C’est comme je disais plus haut c’est un problème d’ouverture d’esprit vraiment. Au pays des artistes font des séances studio à 100 000 FCFA, des clips à 1 000 000 FCFA mais estiment que 30 000 FCFA c’est trop cher pour le visuel de leur projet. Alors que des trois c’est l’audio et les visuels qui traversent réellement le temps. Un clip au bout de 6 mois il est démodé. Alors que jusqu’à ce jour, il y’a des gens qui ont encore des audios et des visuels  du premier album de Tupac dans leurs téléphones portables. Avec cet exemple, moi je pose la question donc à ces gens : Vous pensez que c’est cher de payer 30 000 FCFA pour exister pendant 10 ans ou bien 1 bâton ( 1 million, Ndrl) pour exister 6 mois ? Sincèrement c’est même risible à la limite. Loin de moi l’idée de rabaisser le travail des réalisateurs hein, attention ou bien l’importance des clips vidéos.

 

  • Est-ce que tu as des personnes dont tu t’inspires pour work ? D’autres graphistes par exemple…

 

Oui comme tout le monde. Le premier c’est Fifou. Un Français. C’est le cover master français. Ici au bled, il y’a Bine Moukouri pour son professionnalisme ( grande source d’inspiration) et Fred Abess ( c’est un génie quand il s’agit de logo). Pour ne citer que ceux là.

  • Au-delà des visuels, tu réalises souvent quelques tutoriels sur ton Facebook. La vidéo est un domaine qui te parle ?

 

Oui ça me parle. J’en ai fait auparavant. J’ai même d’ailleurs un clip, « Honor » de Lil’Steezy que j’ai réalisé en 2012 ou 2013 je crois. Mais bon pour l’instant je me limite aux tutoriels.

 

  • Non de loin de là, tu as sorti des t-shirts AO, le streetwear t’intéresse aussi ?

 

Oui ça m’intéresse mais c’est un projet que j’ai remis au frigo parce que je veux le mûrir davantage.  Ils sont sortis l’année passée. C’était des tests pour voir comment les gens réagissent par rapport à ça et je dois dire que j’étais agréablement surpris.
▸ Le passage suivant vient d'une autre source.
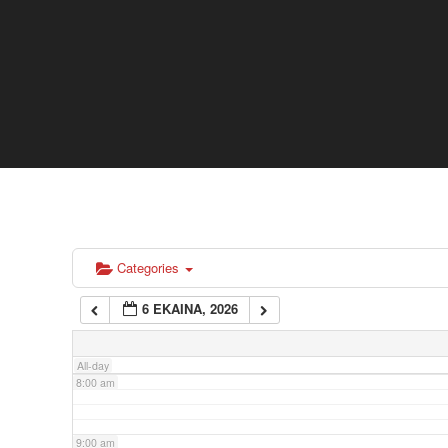
2:00 am
3:00 am
4:00 am
5:00 am
6:00 am
Categories
6 EKAINA, 2026
7:00 am
All-day
8:00 am
9:00 am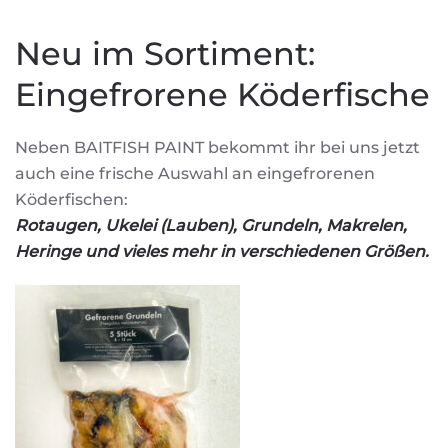
Neu im Sortiment:
Eingefrorene Köderfische
Neben BAITFISH PAINT bekommt ihr bei uns jetzt
auch eine frische Auswahl an eingefrorenen
Köderfischen:
Rotaugen, Ukelei (Lauben), Grundeln, Makrelen,
Heringe und vieles mehr in verschiedenen Größen.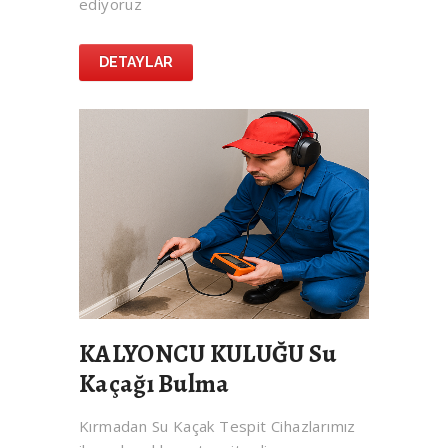
ediyoruz
DETAYLAR
KALYONCU KULUĞU Su
Kaçağı Bulma
Kırmadan Su Kaçak Tespit Cihazlarımız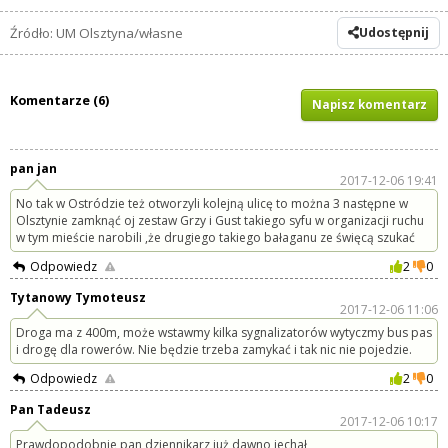
Źródło: UM Olsztyna/własne
Udostępnij
Komentarze (6)
Napisz komentarz
pan jan
2017-12-06 19:41
No tak w Ostródzie też otworzyli kolejną ulicę to można 3 następne w
Olsztynie zamknąć oj zestaw Grzy i Gust takiego syfu w organizacji ruchu
w tym mieście narobili ,że drugiego takiego bałaganu ze święcą szukać
Odpowiedz
2
0
Tytanowy Tymoteusz
2017-12-06 11:06
Droga ma z 400m, może wstawmy kilka sygnalizatorów wytyczmy bus pas
i drogę dla rowerów. Nie będzie trzeba zamykać i tak nic nie pojedzie.
Odpowiedz
2
0
Pan Tadeusz
2017-12-06 10:17
Prawdopodobnie pan dziennikarz już dawno jechał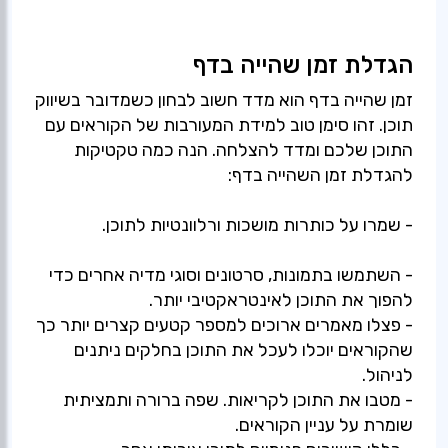
הגדלת זמן שהייה בדף
זמן שהייה בדף הוא מדד חשוב לבחון כשמדובר בשיווק
תוכן. זהו סימן טוב למידת המעורבות של הקוראים עם
התוכן שלכם ומדד להצלחה. הנה כמה טקטיקות
- השתמשו בתמונות, סרטונים וסוגי מדיה אחרים כדי
- פצלו מאמרים ארוכים למספר קטעים קצרים יותר כך
שהקוראים יוכלו לעכל את התוכן בחלקים ניתנים
- מטבו את התוכן לקריאות. שפה ברורה ותמציתית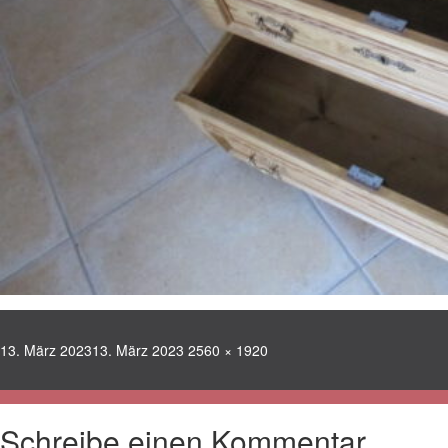
Veröffentlicht
Volle
13. März 2023
13. März 2023
2560 × 1920
am
Größe
Schreibe einen Kommentar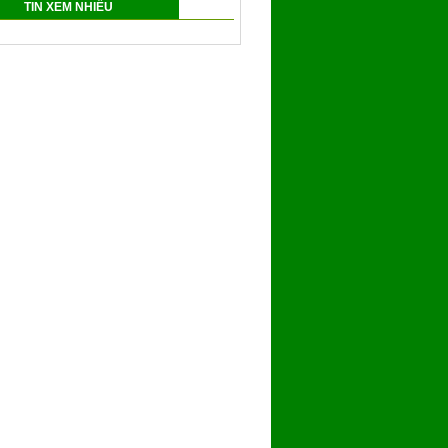
TIN XEM NHIỀU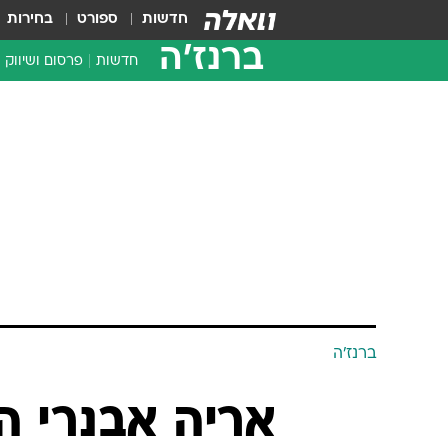
חדשות
ספורט
בחירות
ברנז'ה
חדשות
פרסום ושיווק
ברנז'ה
אריה אבנרי ה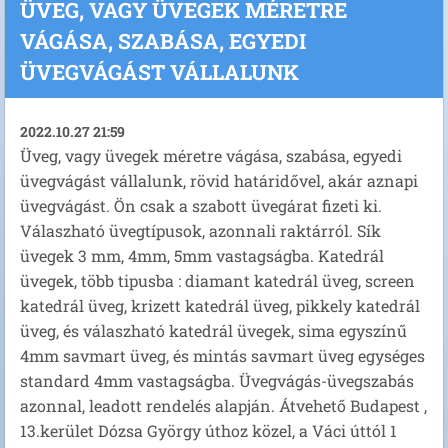
ÜVEG, VAGY ÜVEGEK MÉRETRE
VÁGÁSA, SZABÁSA, EGYEDI
ÜVEGVÁGÁST VÁLLALUNK
2022.10.27 21:59
Üveg, vagy üvegek méretre vágása, szabása, egyedi
üvegvágást vállalunk, rövid határidővel, akár aznapi
üvegvágást. Ön csak a szabott üvegárat fizeti ki.
Válaszható üvegtípusok, azonnali raktárról. Sík
üvegek 3 mm, 4mm, 5mm vastagságba. Katedrál
üvegek, több tipusba : diamant katedrál üveg, screen
katedrál üveg, krizett katedrál üveg, pikkely katedrál
üveg, és válaszható katedrál üvegek, sima egyszínű
4mm savmart üveg, és mintás savmart üveg egységes
standard 4mm vastagságba. Üvegvágás-üvegszabás
azonnal, leadott rendelés alapján. Átvehető Budapest ,
13.kerület Dózsa György úthoz közel, a Váci úttól 1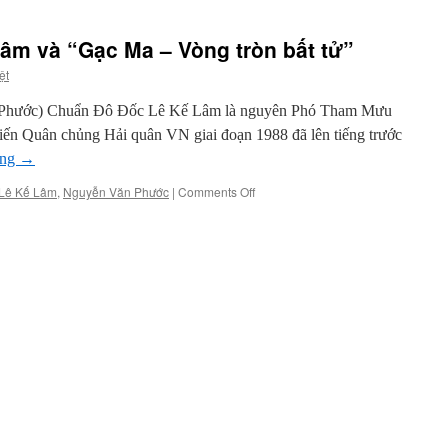
âm và “Gạc Ma – Vòng tròn bất tử”
ệt
n Phước) Chuẩn Đô Đốc Lê Kế Lâm là nguyên Phó Tham Mưu
ến Quân chủng Hải quân VN giai đoạn 1988 đã lên tiếng trước
ing
→
on
Lê Kế Lâm
,
Nguyễn Văn Phước
|
Comments Off
Chuẩn
Đô
đốc
Lê
Kế
Lâm
và
“Gạc
Ma
–
Vòng
tròn
bất
tử”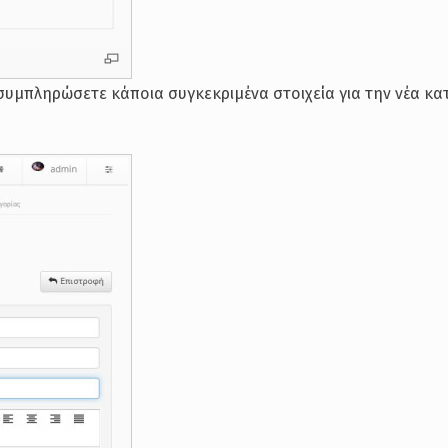
συμπληρώσετε κάποια συγκεκριμένα στοιχεία για την νέα κα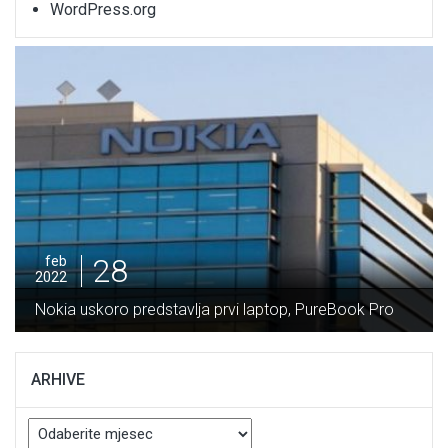
WordPress.org
28
feb
2022
Potpisan Ugovor za izgradn
ja prvi laptop, PureBook Pro
Vranduk vrijedan 64 milion
ARHIVE
Arhive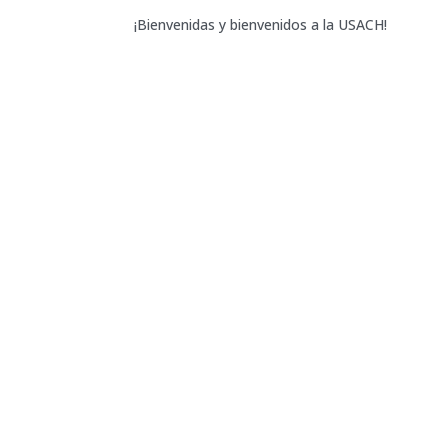
¡Bienvenidas y bienvenidos a la USACH!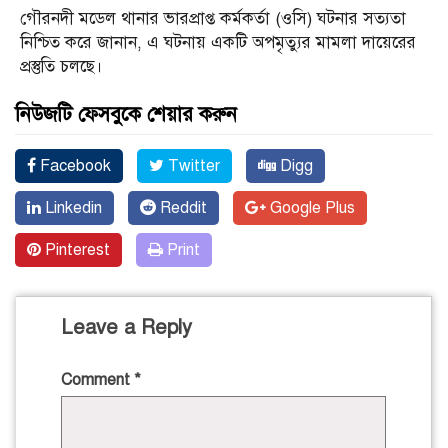
গৌরনদী মডেল থানার ভারপ্রাপ্ত কর্মকর্তা (ওসি) ঘটনার সত্যতা
নিশ্চিত করে জানান, এ ঘটনায় একটি অপমৃত্যুর মামলা দায়েরের
প্রস্তুতি চলছে।
নিউজটি ফেসবুকে শেয়ার করুন
Facebook
Twitter
Digg
Linkedin
Reddit
Google Plus
Pinterest
Print
Leave a Reply
Comment
*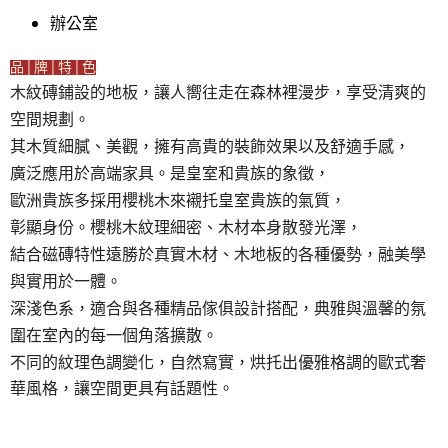
辦公室
品│牌│特│色
木紋磚鋪設的地板，讓人嚮往走在森林裡漫步，享受清爽的
空間規劃。
其木質細膩、美觀，擁有高貴的裝飾效果以及舒適手感，
廣泛應用於高端家具。是皇室和貴族的象徵，
歐洲貴族多採用櫻桃木來襯托皇室貴族的氣質，
彰顯身份。櫻桃木紋理細密、木材本身散發光澤，
結合磁磚特性遠勝於真實木材、木地板的各種優勢，融美學
與實用於一體。
深淺色系，適合與各種精品傢俱設計搭配，典雅與溫馨的氛
圍在室內的每一個角落擴散。
不同的紋理色調變化，自然寫實，烘托出優雅格調的歐式奢
華風格，讓空間更具有話題性。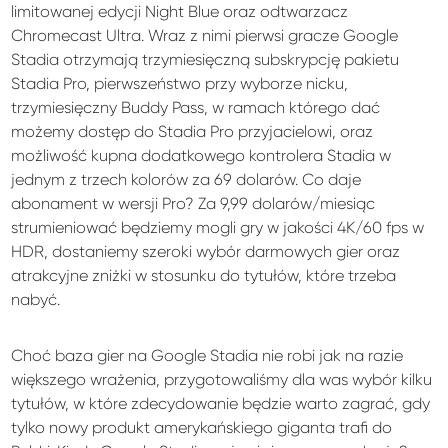
limitowanej edycji Night Blue oraz odtwarzacz
Chromecast Ultra. Wraz z nimi pierwsi gracze Google
Stadia otrzymają trzymiesięczną subskrypcję pakietu
Stadia Pro, pierwszeństwo przy wyborze nicku,
trzymiesięczny Buddy Pass, w ramach którego dać
możemy dostęp do Stadia Pro przyjacielowi, oraz
możliwość kupna dodatkowego kontrolera Stadia w
jednym z trzech kolorów za 69 dolarów. Co daje
abonament w wersji Pro? Za 9,99 dolarów/miesiąc
strumieniować będziemy mogli gry w jakości 4K/60 fps w
HDR, dostaniemy szeroki wybór darmowych gier oraz
atrakcyjne zniżki w stosunku do tytułów, które trzeba
nabyć.
Choć baza gier na Google Stadia nie robi jak na razie
większego wrażenia, przygotowaliśmy dla was wybór kilku
tytułów, w które zdecydowanie będzie warto zagrać, gdy
tylko nowy produkt amerykańskiego giganta trafi do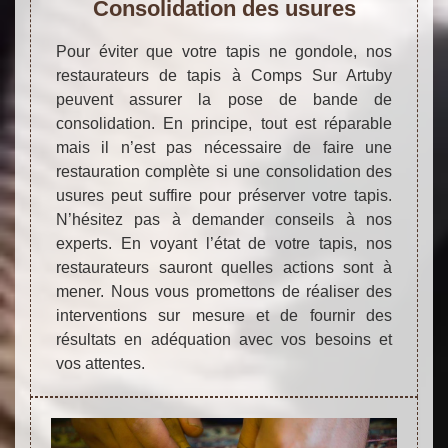
Consolidation des usures
Pour éviter que votre tapis ne gondole, nos
restaurateurs de tapis à Comps Sur Artuby
peuvent assurer la pose de bande de
consolidation. En principe, tout est réparable
mais il n’est pas nécessaire de faire une
restauration complète si une consolidation des
usures peut suffire pour préserver votre tapis.
N’hésitez pas à demander conseils à nos
experts. En voyant l’état de votre tapis, nos
restaurateurs sauront quelles actions sont à
mener. Nous vous promettons de réaliser des
interventions sur mesure et de fournir des
résultats en adéquation avec vos besoins et
vos attentes.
  • Finalement, tu ne fais que ça ? Tu t’en sors ?

 

( Rires) Non je ne fais pas que ça. Mais je m’en sors plutôt bien. Je crois! Personne ne s’est jamais plaint d’AO. Pas encore. ( Rires)

 

  • Enfin, si tu avais un conseil à donner aux futurs infographes ça serait quoi?

Osez.

 

  • Un dernier mot aux letchois…

 

Merci de m’avoir porté une attention pareille. Ça fait chaud au cœur de savoir que ses œuvres sont tellement bien accueillies au point où on cherche à rencontrer l’autre. Merci encore et continuez de faire ce que vous faites. Ça encourage.